David Johnston, Buckinghamshire county council director for children's services, issued an apology to the two girls, saying: “We are as appalled as all parents and the community of Buckinghamshire will be by the despicable acts of cruel abuse committed by those found guilty at the Old Bailey today." He thanked them for their bravery in giving evidence and helping to secure convictions against some of their abusers. The chief executive of Barnardo's, Javed Khan, said that the case proved that perpetrators would pay for the "horrific crime" of child abuse and said that the "bravery of the victims giving evidence in this case should be commended."

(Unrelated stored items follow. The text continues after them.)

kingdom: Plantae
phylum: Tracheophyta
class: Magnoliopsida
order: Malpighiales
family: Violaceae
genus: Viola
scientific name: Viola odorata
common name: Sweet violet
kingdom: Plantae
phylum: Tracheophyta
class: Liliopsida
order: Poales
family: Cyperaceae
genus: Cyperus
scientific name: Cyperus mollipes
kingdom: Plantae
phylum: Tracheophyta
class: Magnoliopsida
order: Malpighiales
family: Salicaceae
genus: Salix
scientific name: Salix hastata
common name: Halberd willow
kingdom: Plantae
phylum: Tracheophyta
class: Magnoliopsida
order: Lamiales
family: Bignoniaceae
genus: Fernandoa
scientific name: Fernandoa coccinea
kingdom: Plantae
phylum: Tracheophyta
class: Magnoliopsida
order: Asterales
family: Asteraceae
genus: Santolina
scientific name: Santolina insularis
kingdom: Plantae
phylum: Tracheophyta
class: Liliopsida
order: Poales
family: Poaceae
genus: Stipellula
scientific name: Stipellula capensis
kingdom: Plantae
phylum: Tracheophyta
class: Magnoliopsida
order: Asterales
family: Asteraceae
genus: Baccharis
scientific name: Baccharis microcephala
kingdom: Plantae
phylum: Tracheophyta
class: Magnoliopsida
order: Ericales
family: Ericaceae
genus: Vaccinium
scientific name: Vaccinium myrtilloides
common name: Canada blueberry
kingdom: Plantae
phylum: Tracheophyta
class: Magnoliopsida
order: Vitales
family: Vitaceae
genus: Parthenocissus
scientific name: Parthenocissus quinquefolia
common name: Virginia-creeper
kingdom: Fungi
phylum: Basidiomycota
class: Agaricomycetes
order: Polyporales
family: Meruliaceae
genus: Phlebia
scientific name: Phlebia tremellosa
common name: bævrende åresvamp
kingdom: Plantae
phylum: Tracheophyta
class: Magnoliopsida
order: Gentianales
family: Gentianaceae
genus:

==Sentencing and judge's comments==

Following conviction in July 2015, the men were sentenced in September to jail terms ranging from three to nineteen-and-a-half years. Judge John Bevan QC said that "for the price of a McDonald's, a milkshake and cinema ticket", Girl A was sexually exploited by "stall holders in Aylesbury market, taxi and bus drivers". He said he could not explain why the criminals "focused their attention on white under-age girls", but believed their "vulnerability" played a major role. He said that if the criminals had targeted "Asian under-age girls, they would have paid a heavy price in their community." Girl A herself made a statement speaking of the effects of her exploitation by up to 60 Asian men, describing her feelings of "worthlessness" and her battles with depression and alcohol addiction. She added that she felt that her "teenage years were taken away". In her statement, Girl B said that the sentences were "academic" because "no sentence could ever put right what happened".